Figure 1: Rgs1 is upregulated by inflammatory stimuli in activated monocytes.

(a) Confirmation of Rgs1 mRNA changes in thoracic aortas of ApoE^−/− mice and wild-type controls on a high-fat diet (n=5 per group) by qRT–PCR. (b) Rgs1 expression is correlated with the expression of the macrophage marker Cd68 in thoracic aortas of ApoE^−/− mice and wild-type controls on a high-fat diet.
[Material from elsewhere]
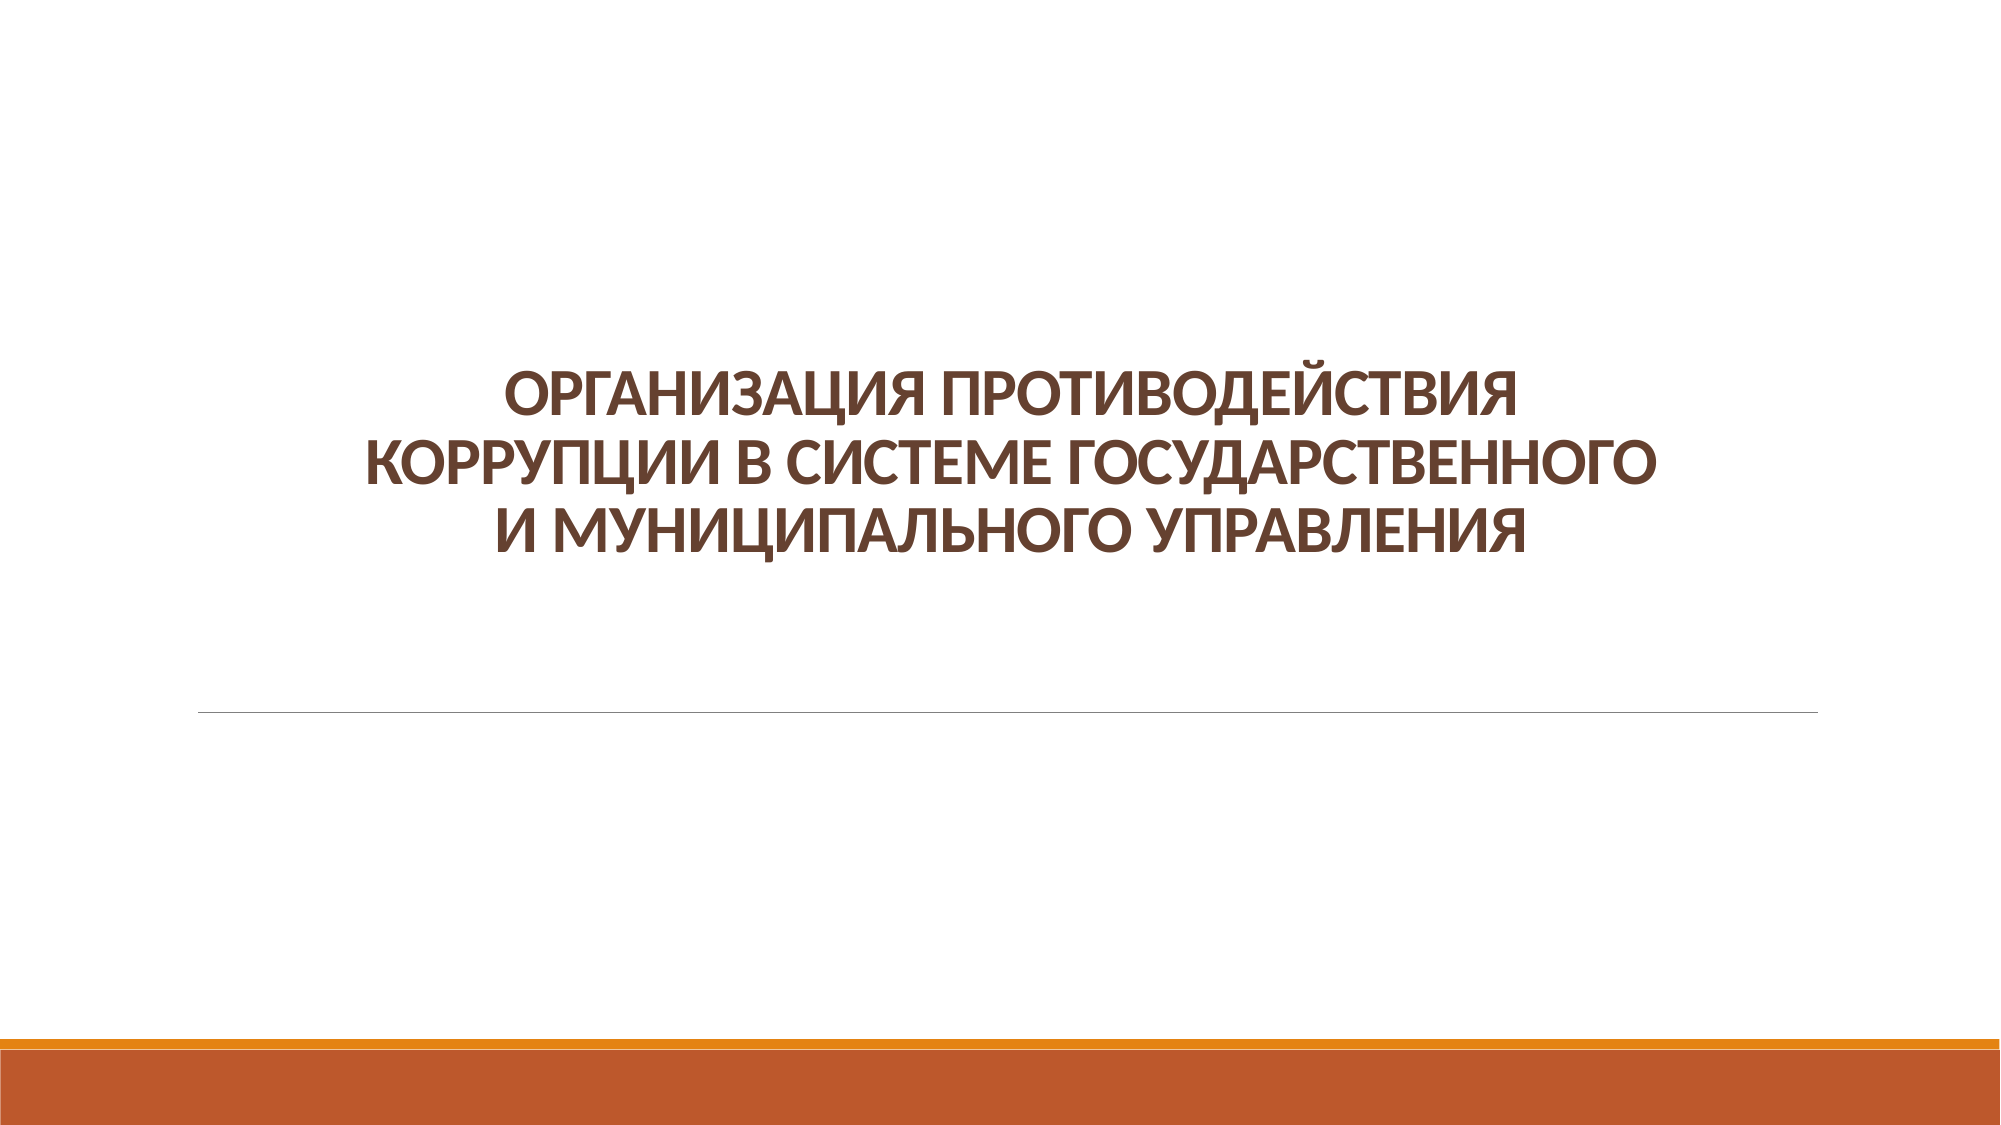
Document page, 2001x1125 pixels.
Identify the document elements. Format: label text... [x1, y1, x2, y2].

Each symbol represents an individual mouse (n=5 per group) by qRT–PCR. (c) qRT–PCR analysis of Rgs1 mRNA in primary cells isolated from ApoE^−/− mice (n=5–6; BC, B cells; BM, bone marrow cells; EC, endothelial cells; MΦ, macrophages; S, splenocytes). (d) qRT-PCR analysis of Rgs1 expression in human tissue and cells. (Mo; Blood monocytes, plaque macrophages from carotid endarterectomies (n=3), SV; Saphenous vein and IMA; internal mammary artery from CABGs (n=8), OA; omental artery and AAA; abdominal aortic aneurysm from AAA repair patients (n=8–11)). (e) SV and IMA are from CABGs. qRT–PCR analysis of Rgs1 mRNA in Ly6G-7/4^hi BM monocytes and peritoneal monocytes isolated from zymosan-induced peritonitis (ZIP) in ApoE^−/− mice (n=6–7 per group). (f) qRT–PCR analysis of Rgs1 mRNA in bone marrow-derived macrophages from ApoE^−/− mice stimulated with IFN-γ and lipopolysaccharide (M1) and unstimulated (M0) over 24 h presented relative to mRNA in unstimulated cells, set as 1. *P<0.05, **P<0.01 calculated using the Student’s t-test (Data in a are expressed as mean±s.d. and data in c–f as mean±s.e.m.).